As a Private Member’s Bill, the scope covered by it necessarily has to be focused, but I hope that the Minister will also respond on another way that our educational system needs to rise to the environmental challenge. Efforts to combat climate change and biodiversity decline will need to be heroic in their scale over the next decades. We will need a ready supply of new skills, and some old skills. I declare an interest as a patron of the Chartered Institute of Ecology and Environmental Management. I was its first chartered environmentalist and my registration number, of which I am very proud, is 001.
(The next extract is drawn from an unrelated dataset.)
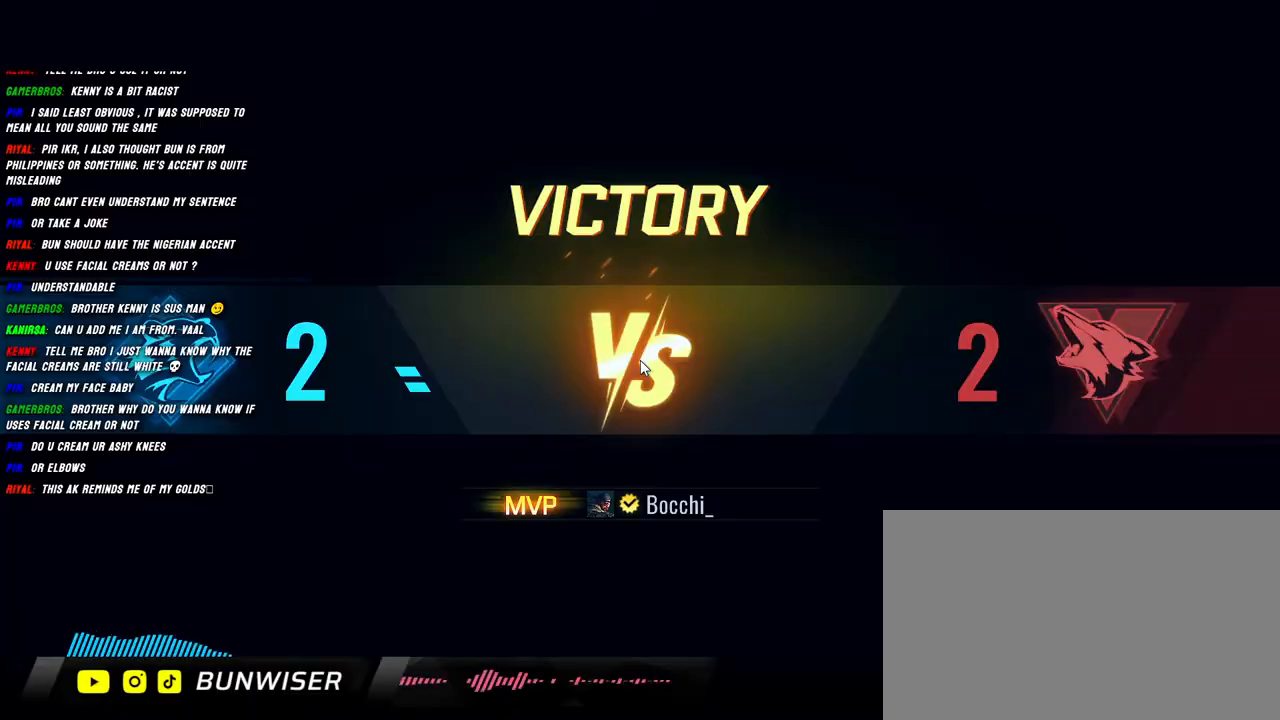
{"keys": [], "mouse": [], "events": [[167, "tab", "down"], [300, "tab", "up"]]}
The Government are introducing a huge range of policy and legislative measures, right across departments, to deliver the objectives of the Climate Change Act and their 25-year environment plan. I will give one simple example of how that impacts on the need for skills. Policies on things such as biodiversity net gain, local nature recovery strategies and whatever planning system changes we will see when the Government eventually launch them will need ecologists, environmental data specialists and environmental mappers and modellers—probably more environmental lawyers, heaven help us.
Likewise, if we are to avoid the sort of catastrophe we have just seen in Belgium and Germany, climate change mitigation and adaptation will need green energy technologists and installers, experts in sustainable flood risk management, and skills in inventing and manufacturing electric vehicles, to name but a few. We in this country do not yet have a sustainability skills strategy, as called for by the Institute for Government this week. I hope that the Minister can tell us when we will get a skills strategy that will cope with the challenges.
I say “hope”; I share the outrage of the noble Lord, Lord Whitty, at the Department for Education’s submission to the Select Committee on Environment and Climate Change, which we reviewed this week. It was pathetic. It was almost laughable, if it were not so serious, that the Department for Education is only just beginning to look at a systematic response over the next nine months. I hope that the Bill of the noble Lord, Lord Knight, will also help to correct that staggering lack of momentum on the part of that department.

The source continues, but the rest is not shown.